The world is waking up to the 4th Industrial Revolution, with the impact of COVID-19 accelerating many changes already underway, says our Head of Equities, Stephen Dover. He opines on how underlying fundamental disruptions in our economy can present opportunities for active investors.
Remember the story of lazy Rip Van Winkle who slept for 20 years, missed the American Revolution, and awakened to a new country? Similarly, the world is waking up to the 4th Industrial Revolution, a time of massive change led by innovation, which the impact of the COVID-19 virus has accelerated. This year will be remembered as a tragic one, with much suffering and many lives lost, and also as a fulcrum for health, economic, and social disruptions.

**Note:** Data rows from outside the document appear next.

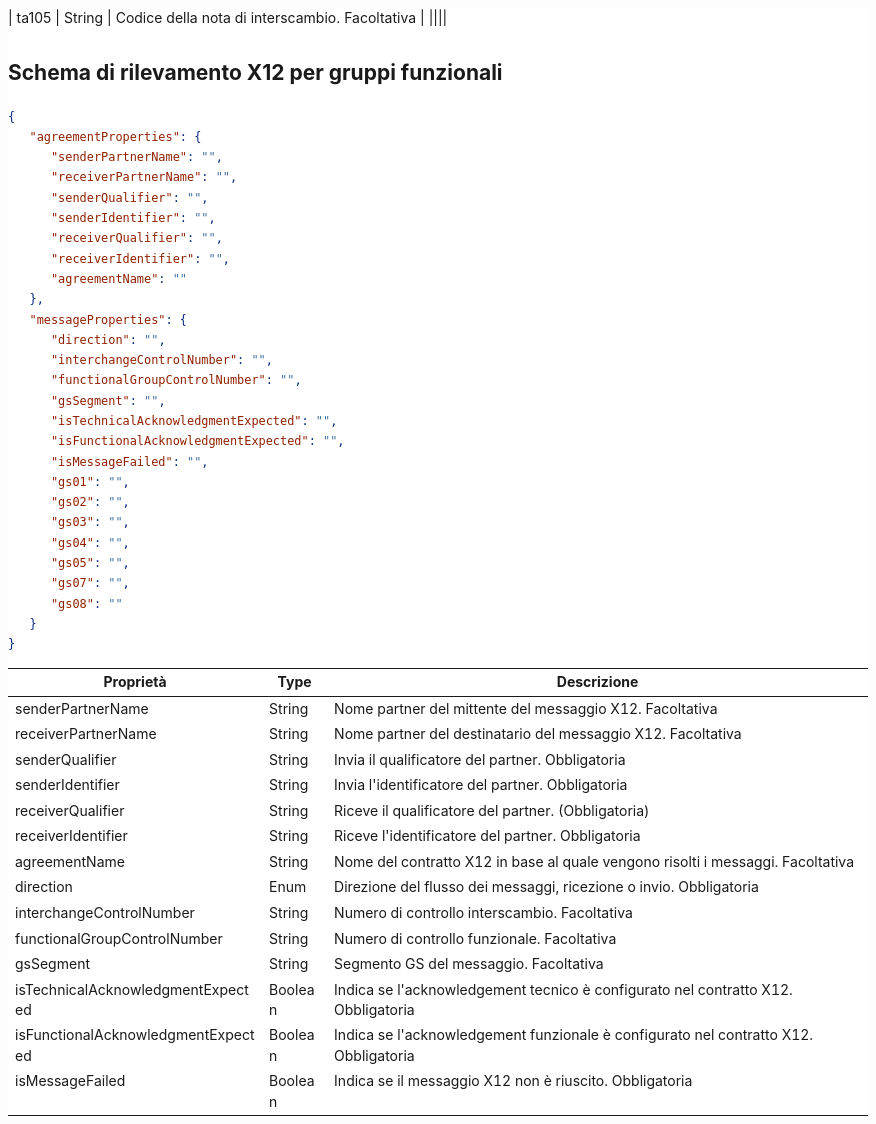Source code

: | ta105 | String | Codice della nota di interscambio. Facoltativa |
||||

## <a name="x12-functional-group-tracking-schema"></a>Schema di rilevamento X12 per gruppi funzionali

```json
{
   "agreementProperties": {
      "senderPartnerName": "",
      "receiverPartnerName": "",
      "senderQualifier": "",
      "senderIdentifier": "",
      "receiverQualifier": "",
      "receiverIdentifier": "",
      "agreementName": ""
   },
   "messageProperties": {
      "direction": "",
      "interchangeControlNumber": "",
      "functionalGroupControlNumber": "",
      "gsSegment": "",
      "isTechnicalAcknowledgmentExpected": "",
      "isFunctionalAcknowledgmentExpected": "",
      "isMessageFailed": "",
      "gs01": "",
      "gs02": "",
      "gs03": "",
      "gs04": "",
      "gs05": "",
      "gs07": "",
      "gs08": ""
   }
}
```

| Proprietà | Type | Descrizione |
| --- | --- | --- |
| senderPartnerName | String | Nome partner del mittente del messaggio X12. Facoltativa |
| receiverPartnerName | String | Nome partner del destinatario del messaggio X12. Facoltativa |
| senderQualifier | String | Invia il qualificatore del partner. Obbligatoria |
| senderIdentifier | String | Invia l'identificatore del partner. Obbligatoria |
| receiverQualifier | String | Riceve il qualificatore del partner. (Obbligatoria) |
| receiverIdentifier | String | Riceve l'identificatore del partner. Obbligatoria |
| agreementName | String | Nome del contratto X12 in base al quale vengono risolti i messaggi. Facoltativa |
| direction | Enum | Direzione del flusso dei messaggi, ricezione o invio. Obbligatoria |
| interchangeControlNumber | String | Numero di controllo interscambio. Facoltativa |
| functionalGroupControlNumber | String | Numero di controllo funzionale. Facoltativa |
| gsSegment | String | Segmento GS del messaggio. Facoltativa |
| isTechnicalAcknowledgmentExpected | Boolean | Indica se l'acknowledgement tecnico è configurato nel contratto X12. Obbligatoria |
| isFunctionalAcknowledgmentExpected | Boolean | Indica se l'acknowledgement funzionale è configurato nel contratto X12. Obbligatoria |
| isMessageFailed | Boolean | Indica se il messaggio X12 non è riuscito. Obbligatoria|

- Trends that might have happened over the next decade or so are accelerated into 2020. Tele-health, remote learning, working from home, internet retail, and many technological innovations are changing commerce and our ways of living and interacting. We are not going back to “the way it was” pre-COVID-19, especially now that it seems the pandemic will be with us for many more months.
- Why are the US equity markets near all-time highs? One reason is because massive fiscal and monetary stimuli have put a backstop against corporate and personal insolvency. The downside risk has been reduced. Normally, when you have a recession, the US equity markets drop on average around 40%.1
- Due to tremendous social and economic changes, several notable companies are facing bankruptcy. Many of these “old economy” companies are closing more so because they are being disrupted by innovation, e.g., the “old” retail companies, than because of the economic slowdown. Their demise is primarily related to the acceleration of trends – changes in the way our economy and lives are structured.

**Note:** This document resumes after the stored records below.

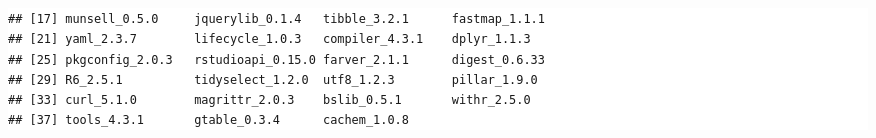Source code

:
 ```
## [17] munsell_0.5.0     jquerylib_0.1.4   tibble_3.2.1      fastmap_1.1.1    
## [21] yaml_2.3.7        lifecycle_1.0.3   compiler_4.3.1    dplyr_1.1.3      
## [25] pkgconfig_2.0.3   rstudioapi_0.15.0 farver_2.1.1      digest_0.6.33    
## [29] R6_2.5.1          tidyselect_1.2.0  utf8_1.2.3        pillar_1.9.0     
## [33] curl_5.1.0        magrittr_2.0.3    bslib_0.5.1       withr_2.5.0      
## [37] tools_4.3.1       gtable_0.3.4      cachem_1.0.8
```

- There are some companies that will not make it through this upheaval, and there are others that will forge a new paradigm. We should invest in companies that are innovators in their industries, and equally important, we need to avoid companies that will be disrupted. It could be as important to avoid bad companies as it is to find good companies.
- Investors might look back on this time as a break from reversion-to-the-mean investing.
Over the next few months, it’s likely headlines will be filled with news on vaccine trials, political uncertainty, a deepening recession, and more social unrest. But underlying this are fundamental disruptions in our economy that will impact how we live and work – this also presents opportunities for active investors who are observing the longer-term trends.
What Are the Risks?
All investments involve risks, including possible loss of principal. Stock prices fluctuate, sometimes rapidly and dramatically, due to factors affecting individual companies, particular industries or sectors, or general market conditions. To the extent a portfolio focuses on particular countries, regions, industries, sectors or types of investment from time to time, it may be subject to greater risks of adverse developments in such areas of focus than a portfolio that invests in a wider variety of countries, regions, industries, sectors or investments. Actively managed strategies could experience losses if the investment manager’s judgment about markets, interest rates or the attractiveness, relative values, liquidity or potential appreciation of particular investments made for a portfolio, proves to be incorrect. There can be no guarantee that an investment manager’s investment techniques or decisions will produce the desired results.